*** Estratto selezionato ***
Cameron ha argomentato la sua posizione, spiegando inoltre che Jean-Claude Juncker non è la persona giusta per avviare quella serie di riforme economiche necessarie per sostenere la crescita e la creazione di nuovi posti di lavoro. Ma, soprattutto, per il fatto che l’ex primo ministro lussemburghese non appare adatto ad affrontare le vere esigenze di cui ha bisogno l’Unione Europea, difficili da gestire se «non attraverso l’azione dei singoli Stati nazionali», a cui lui (Juncker) sarebbe invece contrario.

La strategia di Cameron, e la sua netta posizione durante le trattative, era però destinata a fallire. Diversi funzionari delle istituzioni europee avrebbero addirittura cercato di mediare le sue posizioni prima del vertice di fine giugno, per evitare un suo isolamento e quello del paese che rappresenta. A questo incontro informale avrebbe partecipato anche Herman Van Rompuy, il presidente del Consiglio Europeo: durante la riunione però non sarebbe stata raggiunta alcuna mediazione, neanche dopo aver discusso (e proposto delle posizioni strategiche) dei ruoli che il Regno Unito avrebbe preferito ricoprire all’interno della Commissione Europea. David Cameron teme che questo nuovo processo di nomina possa rafforzare in futuro il ruolo del Parlamento Europeo. Sarebbe proprio questo, invece, il vero passo da fare secondo molti osservatori, per riuscire a far immedesimare sempre di più i cittadini con i propri rappresentanti europei (gli unici eletti).

Altri leader europei (probabilmente anche Angela Merkel) non erano del tutto convinti di Jean-Claude Juncker, ma nessuno ha mantenuto la linea dura che ha avuto Cameron, come abbiamo detto diretta per lo più a rafforzare la sua posizione all’interno del proprio paese, più che a una reale efficacia nella riuscita delle trattative. Questo, naturalmente, ha complicato la sua posizione con gli altri leader, compreso Van Rompuy. Cameron ha voluto addirittura un voto informale sulla nomina di Juncker tra i membri del Consiglio Europeo: il risultato è stato di ventisei a due a favore di Juncker e Cameron ha ottenuto il solo appoggio del primo ministro ungherese Viktor Orban. A Cameron era stato sconsigliato di formalizzare anche questo atto, dato che il Consiglio Europeo, solitamente, prende delle decisioni una volta raggiunta l’unanimità. Il primo ministro britannico, pur conscio che ne sarebbe uscito sconfitto, ha voluto comunque rappresentare apertamente la sua posizione per rivendicare la difesa dei suoi valori una volta tornato in Regno Unito.
*** Materiale estratto ***
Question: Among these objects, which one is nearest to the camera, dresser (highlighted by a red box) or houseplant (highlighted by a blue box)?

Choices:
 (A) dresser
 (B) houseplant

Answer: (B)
***
_Il tuo compito:_
Trascrivi parola per parola il passo dell'estratto su Cameron e la nomina di Juncker, da "Cameron ha argomentato" a "sarebbe invece contrario.".

_Risultato qui sotto:_
Cameron ha argomentato la sua posizione, spiegando inoltre che Jean-Claude Juncker non è la persona giusta per avviare quella serie di riforme economiche necessarie per sostenere la crescita e la creazione di nuovi posti di lavoro. Ma, soprattutto, per il fatto che l’ex primo ministro lussemburghese non appare adatto ad affrontare le vere esigenze di cui ha bisogno l’Unione Europea, difficili da gestire se «non attraverso l’azione dei singoli Stati nazionali», a cui lui (Juncker) sarebbe invece contrario.